(Document segment):
****
They Do This in Church, Too? 9 Ways Getting Constructive Feedback is a Game-Changer

Having lived in 19 places in my life (so far), I’ve been in my share of churches, but the one we go to now has always struck me as being a little more organized and better run than most.  Recently I discovered one of the reasons why.  We could all stand to take a page from their book to improve the way we lead, whatever we do.

Constructive Feedback

What’s With the Clipboard?

At the place we go, there is always music to start, then one pastor gets up and makes all the announcements.  There’s more music while we great each other, and then the main speaker for the day gets up to deliver the sermon.  It’s a good comfortable rhythm that works well.

Something I noticed not too long ago.  When the speaker finally gets up, the other pastor takes a seat in the front row on the far left side and picks up a clipboard.  I know I’m supposed to be paying full attention to the sermon, but every so often I’ll notice that this person will look down and write something that I’m pretty sure isn’t doodling.

Given the nature of our pastor, I suspected what was happening, but he came right out and said it a couple weeks ago.  His teammate is filling out a “Coaching Card.”  Every time one of them speaks, someone else is designated “coach” and fills out an evaluation card during the sermon.
****
(Provided material):

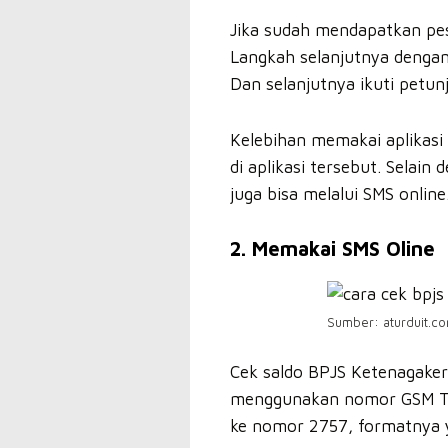
Jika sudah mendapatkan pesa
Langkah selanjutnya dengan 
Dan selanjutnya ikuti petun
Kelebihan memakai aplikasi i
di aplikasi tersebut. Selai
juga bisa melalui SMS online
2. Memakai SMS Oline
Sumber: aturduit.c
Cek saldo BPJS Ketenagakerj
menggunakan nomor GSM Tel
ke nomor 2757, formatnya y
****
(What to work on):
**A.** In the church feedback piece, swap "pastor" for "minister" and give the passage between "What’s With the" and "sure isn’t doodling.", inclusive.
**B.** Turn the paragraph in the church feedback piece that begins "At the place we go" into a short bulleted list that keeps its main facts.
**C.** In the church feedback piece, list the parts of the weekly service in the order they happen.

(Expected results):
**A.**
What’s With the Clipboard?

At the place we go, there is always music to start, then one minister gets up and makes all the announcements.  There’s more music while we great each other, and then the main speaker for the day gets up to deliver the sermon.  It’s a good comfortable rhythm that works well.

Something I noticed not too long ago.  When the speaker finally gets up, the other minister takes a seat in the front row on the far left side and picks up a clipboard.  I know I’m supposed to be paying full attention to the sermon, but every so often I’ll notice that this person will look down and write something that I’m pretty sure isn’t doodling.

**B.**
- The service opens with music.
- One pastor makes all the announcements.
- More music plays while people greet each other.
- The day's main speaker delivers the sermon.
- This order is a comfortable rhythm that works well.

**C.**
1. Music to start
2. Announcements, made by one pastor
3. More music while people greet each other
4. The sermon, delivered by the main speaker for the day